Convert the lines of the records below, from the first line through the line containing "gepersonaliseerde advertenties te", into a numbered list, leaving out any blank lines.

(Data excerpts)
────────────────────────────────────────

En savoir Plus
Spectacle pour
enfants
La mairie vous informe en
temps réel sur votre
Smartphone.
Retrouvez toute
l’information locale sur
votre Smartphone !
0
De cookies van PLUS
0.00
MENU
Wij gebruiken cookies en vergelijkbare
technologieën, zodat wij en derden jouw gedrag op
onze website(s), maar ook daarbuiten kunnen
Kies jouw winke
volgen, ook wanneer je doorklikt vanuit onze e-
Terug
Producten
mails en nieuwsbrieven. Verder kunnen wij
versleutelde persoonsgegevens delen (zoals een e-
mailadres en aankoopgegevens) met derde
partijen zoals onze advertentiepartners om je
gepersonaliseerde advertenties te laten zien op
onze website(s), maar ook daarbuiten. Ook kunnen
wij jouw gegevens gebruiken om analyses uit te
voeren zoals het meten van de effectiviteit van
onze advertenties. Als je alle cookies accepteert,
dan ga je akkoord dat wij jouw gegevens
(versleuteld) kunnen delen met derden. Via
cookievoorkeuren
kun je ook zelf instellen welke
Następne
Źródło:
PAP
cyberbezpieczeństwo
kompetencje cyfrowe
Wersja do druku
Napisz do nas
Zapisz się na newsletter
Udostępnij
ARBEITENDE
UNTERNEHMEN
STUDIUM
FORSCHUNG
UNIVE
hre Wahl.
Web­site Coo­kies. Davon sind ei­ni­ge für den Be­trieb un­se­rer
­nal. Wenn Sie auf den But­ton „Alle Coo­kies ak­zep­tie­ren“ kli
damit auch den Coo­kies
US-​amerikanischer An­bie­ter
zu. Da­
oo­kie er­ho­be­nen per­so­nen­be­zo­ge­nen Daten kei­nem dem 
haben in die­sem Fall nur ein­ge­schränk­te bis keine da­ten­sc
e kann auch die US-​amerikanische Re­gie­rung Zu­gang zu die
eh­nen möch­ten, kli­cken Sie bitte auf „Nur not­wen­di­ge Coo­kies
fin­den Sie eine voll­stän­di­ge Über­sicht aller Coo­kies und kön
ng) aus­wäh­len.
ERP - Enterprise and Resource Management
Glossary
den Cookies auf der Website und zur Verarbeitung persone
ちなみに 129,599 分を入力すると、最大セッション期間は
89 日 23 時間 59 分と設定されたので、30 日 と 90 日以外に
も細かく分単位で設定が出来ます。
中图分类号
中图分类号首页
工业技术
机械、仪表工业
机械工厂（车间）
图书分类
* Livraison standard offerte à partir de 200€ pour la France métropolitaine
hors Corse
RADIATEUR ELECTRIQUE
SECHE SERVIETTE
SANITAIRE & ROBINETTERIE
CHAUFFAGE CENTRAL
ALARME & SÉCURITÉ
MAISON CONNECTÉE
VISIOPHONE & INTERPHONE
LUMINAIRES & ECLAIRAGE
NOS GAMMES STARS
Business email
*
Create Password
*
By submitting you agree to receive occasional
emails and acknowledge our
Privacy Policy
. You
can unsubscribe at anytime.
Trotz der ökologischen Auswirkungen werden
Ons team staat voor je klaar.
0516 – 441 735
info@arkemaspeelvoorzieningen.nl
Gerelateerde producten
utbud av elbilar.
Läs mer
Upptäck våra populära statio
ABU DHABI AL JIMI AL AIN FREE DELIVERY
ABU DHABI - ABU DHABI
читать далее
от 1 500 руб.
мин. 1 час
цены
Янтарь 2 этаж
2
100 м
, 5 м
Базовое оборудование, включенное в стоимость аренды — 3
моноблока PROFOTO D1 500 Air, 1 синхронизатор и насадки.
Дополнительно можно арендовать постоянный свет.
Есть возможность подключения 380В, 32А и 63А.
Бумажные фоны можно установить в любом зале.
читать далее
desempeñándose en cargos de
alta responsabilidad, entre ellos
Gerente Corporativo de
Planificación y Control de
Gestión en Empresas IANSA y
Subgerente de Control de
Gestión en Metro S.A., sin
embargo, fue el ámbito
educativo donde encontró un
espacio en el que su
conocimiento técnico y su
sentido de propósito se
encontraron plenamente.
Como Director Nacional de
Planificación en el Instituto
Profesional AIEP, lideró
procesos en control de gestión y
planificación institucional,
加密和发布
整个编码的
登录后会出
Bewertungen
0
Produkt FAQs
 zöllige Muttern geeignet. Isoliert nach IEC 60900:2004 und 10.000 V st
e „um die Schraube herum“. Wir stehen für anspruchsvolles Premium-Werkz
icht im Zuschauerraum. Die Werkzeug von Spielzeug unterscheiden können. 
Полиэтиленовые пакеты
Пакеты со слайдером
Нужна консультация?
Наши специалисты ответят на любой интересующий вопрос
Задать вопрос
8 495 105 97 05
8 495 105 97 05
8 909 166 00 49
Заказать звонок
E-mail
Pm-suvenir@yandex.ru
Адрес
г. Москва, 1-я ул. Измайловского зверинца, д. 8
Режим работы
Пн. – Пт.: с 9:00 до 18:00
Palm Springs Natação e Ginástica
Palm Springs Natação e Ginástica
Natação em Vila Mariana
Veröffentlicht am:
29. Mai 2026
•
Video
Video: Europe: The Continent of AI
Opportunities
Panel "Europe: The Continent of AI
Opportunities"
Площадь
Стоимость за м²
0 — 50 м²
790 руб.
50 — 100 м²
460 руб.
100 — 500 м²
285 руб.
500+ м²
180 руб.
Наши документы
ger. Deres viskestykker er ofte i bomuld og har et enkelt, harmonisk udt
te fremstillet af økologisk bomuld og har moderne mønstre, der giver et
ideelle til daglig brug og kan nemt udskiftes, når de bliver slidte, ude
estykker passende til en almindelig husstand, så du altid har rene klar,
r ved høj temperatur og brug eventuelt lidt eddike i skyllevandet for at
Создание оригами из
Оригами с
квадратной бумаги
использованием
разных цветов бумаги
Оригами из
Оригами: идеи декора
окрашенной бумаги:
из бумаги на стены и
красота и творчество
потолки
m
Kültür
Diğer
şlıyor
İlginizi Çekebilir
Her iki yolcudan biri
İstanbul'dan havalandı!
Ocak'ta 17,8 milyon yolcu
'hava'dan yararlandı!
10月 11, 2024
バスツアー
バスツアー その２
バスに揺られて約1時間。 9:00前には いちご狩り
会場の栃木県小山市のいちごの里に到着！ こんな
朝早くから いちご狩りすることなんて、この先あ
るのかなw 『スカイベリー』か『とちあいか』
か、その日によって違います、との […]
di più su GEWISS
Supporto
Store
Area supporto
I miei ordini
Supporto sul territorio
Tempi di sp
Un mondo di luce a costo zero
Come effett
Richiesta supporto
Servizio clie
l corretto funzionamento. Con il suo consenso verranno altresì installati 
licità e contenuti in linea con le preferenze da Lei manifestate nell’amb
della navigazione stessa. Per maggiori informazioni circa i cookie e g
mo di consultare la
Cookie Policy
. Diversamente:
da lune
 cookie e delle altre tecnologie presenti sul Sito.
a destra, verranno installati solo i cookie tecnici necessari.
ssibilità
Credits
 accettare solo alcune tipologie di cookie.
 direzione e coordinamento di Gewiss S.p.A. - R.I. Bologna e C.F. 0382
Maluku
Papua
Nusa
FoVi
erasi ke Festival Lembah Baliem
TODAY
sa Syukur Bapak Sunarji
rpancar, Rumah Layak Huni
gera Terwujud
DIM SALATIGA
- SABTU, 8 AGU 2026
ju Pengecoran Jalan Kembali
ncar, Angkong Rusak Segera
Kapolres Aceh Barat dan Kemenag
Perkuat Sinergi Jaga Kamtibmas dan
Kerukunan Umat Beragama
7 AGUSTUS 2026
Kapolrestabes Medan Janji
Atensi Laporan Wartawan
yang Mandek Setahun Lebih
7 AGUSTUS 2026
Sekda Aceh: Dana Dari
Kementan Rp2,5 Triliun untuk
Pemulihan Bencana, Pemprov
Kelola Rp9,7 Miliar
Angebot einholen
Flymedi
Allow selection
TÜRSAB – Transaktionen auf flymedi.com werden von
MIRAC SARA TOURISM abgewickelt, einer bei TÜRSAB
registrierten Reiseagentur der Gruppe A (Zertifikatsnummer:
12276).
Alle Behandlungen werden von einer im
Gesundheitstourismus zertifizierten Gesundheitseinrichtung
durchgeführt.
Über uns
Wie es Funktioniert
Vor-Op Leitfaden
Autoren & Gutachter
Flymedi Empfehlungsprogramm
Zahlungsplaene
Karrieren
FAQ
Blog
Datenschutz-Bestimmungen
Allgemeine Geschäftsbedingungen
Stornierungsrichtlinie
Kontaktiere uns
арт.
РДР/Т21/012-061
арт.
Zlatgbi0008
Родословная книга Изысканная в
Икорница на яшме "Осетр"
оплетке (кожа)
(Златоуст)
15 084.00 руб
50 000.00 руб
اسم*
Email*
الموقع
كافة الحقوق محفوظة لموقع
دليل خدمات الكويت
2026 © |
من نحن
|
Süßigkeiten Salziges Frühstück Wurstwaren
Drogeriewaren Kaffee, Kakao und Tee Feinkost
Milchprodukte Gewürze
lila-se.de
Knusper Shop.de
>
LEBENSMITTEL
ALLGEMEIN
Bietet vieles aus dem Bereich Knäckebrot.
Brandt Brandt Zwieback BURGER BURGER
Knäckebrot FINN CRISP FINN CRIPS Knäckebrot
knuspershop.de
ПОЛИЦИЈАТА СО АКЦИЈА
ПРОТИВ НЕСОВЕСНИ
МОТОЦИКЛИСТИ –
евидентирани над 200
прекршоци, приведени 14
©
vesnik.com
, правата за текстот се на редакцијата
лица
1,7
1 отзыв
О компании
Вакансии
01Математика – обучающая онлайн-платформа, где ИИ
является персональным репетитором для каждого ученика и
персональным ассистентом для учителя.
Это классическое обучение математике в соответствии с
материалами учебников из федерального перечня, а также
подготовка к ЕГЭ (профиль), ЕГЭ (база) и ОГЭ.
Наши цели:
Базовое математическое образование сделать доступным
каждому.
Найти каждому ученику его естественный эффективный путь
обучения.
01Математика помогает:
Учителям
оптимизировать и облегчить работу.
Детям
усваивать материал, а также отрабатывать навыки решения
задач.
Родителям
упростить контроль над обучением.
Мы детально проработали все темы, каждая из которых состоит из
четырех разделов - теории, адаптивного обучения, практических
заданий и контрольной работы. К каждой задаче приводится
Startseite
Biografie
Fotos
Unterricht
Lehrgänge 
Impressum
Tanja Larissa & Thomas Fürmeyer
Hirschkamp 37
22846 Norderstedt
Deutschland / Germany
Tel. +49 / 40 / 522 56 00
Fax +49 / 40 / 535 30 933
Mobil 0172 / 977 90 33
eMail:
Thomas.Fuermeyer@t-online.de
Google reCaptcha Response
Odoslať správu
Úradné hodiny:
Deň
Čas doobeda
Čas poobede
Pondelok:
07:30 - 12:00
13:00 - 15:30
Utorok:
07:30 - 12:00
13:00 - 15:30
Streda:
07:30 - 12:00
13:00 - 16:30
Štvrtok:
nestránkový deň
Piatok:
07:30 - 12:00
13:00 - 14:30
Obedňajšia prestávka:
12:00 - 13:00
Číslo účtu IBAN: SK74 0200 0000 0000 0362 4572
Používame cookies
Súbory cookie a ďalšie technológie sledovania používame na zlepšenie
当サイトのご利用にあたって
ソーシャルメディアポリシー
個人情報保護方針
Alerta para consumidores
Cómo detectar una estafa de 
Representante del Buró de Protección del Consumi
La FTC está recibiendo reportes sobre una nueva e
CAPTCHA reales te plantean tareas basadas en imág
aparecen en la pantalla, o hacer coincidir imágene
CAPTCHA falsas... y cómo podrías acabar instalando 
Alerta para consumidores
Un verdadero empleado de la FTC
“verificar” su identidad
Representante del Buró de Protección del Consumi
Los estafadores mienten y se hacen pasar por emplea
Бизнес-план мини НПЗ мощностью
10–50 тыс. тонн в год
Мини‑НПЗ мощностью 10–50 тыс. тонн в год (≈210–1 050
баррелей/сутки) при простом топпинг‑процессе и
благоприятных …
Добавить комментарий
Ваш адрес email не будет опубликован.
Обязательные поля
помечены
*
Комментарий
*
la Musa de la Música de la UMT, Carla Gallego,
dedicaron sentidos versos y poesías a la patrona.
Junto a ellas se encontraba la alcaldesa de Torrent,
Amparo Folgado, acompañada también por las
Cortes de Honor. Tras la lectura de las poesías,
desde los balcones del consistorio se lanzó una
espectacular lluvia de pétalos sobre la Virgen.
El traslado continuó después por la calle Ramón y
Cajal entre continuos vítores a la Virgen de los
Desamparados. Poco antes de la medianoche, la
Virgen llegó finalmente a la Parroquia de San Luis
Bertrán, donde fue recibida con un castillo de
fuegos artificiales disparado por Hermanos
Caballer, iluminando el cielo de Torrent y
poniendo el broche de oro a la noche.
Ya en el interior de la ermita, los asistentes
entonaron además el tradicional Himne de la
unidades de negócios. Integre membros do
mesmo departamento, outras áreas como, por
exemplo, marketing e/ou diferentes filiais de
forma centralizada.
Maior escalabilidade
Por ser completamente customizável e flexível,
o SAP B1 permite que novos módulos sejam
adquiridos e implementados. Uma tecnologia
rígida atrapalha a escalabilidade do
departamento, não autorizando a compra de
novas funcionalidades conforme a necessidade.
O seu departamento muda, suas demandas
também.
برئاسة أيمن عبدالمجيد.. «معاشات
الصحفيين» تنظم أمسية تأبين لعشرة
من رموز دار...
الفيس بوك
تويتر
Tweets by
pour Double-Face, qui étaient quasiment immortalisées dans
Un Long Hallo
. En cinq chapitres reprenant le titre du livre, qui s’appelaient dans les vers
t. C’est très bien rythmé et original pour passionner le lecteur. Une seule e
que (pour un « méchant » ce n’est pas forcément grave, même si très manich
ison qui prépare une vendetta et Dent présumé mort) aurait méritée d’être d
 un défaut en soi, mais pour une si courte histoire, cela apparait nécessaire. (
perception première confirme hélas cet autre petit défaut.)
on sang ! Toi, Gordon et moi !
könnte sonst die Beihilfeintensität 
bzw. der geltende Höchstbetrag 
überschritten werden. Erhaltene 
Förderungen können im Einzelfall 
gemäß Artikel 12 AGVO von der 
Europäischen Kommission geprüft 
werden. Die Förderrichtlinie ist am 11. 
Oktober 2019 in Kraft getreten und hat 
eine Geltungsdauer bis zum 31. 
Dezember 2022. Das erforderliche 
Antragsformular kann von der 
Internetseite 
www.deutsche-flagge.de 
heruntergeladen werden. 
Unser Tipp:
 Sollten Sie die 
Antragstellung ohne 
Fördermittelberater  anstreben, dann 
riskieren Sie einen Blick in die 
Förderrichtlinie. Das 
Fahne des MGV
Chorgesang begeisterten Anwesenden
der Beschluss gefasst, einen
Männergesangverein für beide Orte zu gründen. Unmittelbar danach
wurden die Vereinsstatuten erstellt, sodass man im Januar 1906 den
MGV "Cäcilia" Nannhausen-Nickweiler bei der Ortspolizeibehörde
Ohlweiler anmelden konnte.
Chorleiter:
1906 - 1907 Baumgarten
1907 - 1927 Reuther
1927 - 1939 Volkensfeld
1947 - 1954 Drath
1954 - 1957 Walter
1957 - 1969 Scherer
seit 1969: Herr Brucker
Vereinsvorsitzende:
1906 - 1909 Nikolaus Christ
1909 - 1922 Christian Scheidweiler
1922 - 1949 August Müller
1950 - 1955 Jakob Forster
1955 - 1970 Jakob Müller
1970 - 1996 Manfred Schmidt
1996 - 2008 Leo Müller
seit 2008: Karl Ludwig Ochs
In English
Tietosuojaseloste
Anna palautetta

────────────────────────────────────────

Response box »
1. En savoir Plus
2. Spectacle pour
3. enfants
4. La mairie vous informe en
5. temps réel sur votre
6. Smartphone.
7. Retrouvez toute
8. l’information locale sur
9. votre Smartphone !
10. 0
11. De cookies van PLUS
12. 0.00
13. MENU
14. Wij gebruiken cookies en vergelijkbare
15. technologieën, zodat wij en derden jouw gedrag op
16. onze website(s), maar ook daarbuiten kunnen
17. Kies jouw winke
18. volgen, ook wanneer je doorklikt vanuit onze e-
19. Terug
20. Producten
21. mails en nieuwsbrieven. Verder kunnen wij
22. versleutelde persoonsgegevens delen (zoals een e-
23. mailadres en aankoopgegevens) met derde
24. partijen zoals onze advertentiepartners om je
25. gepersonaliseerde advertenties te laten zien op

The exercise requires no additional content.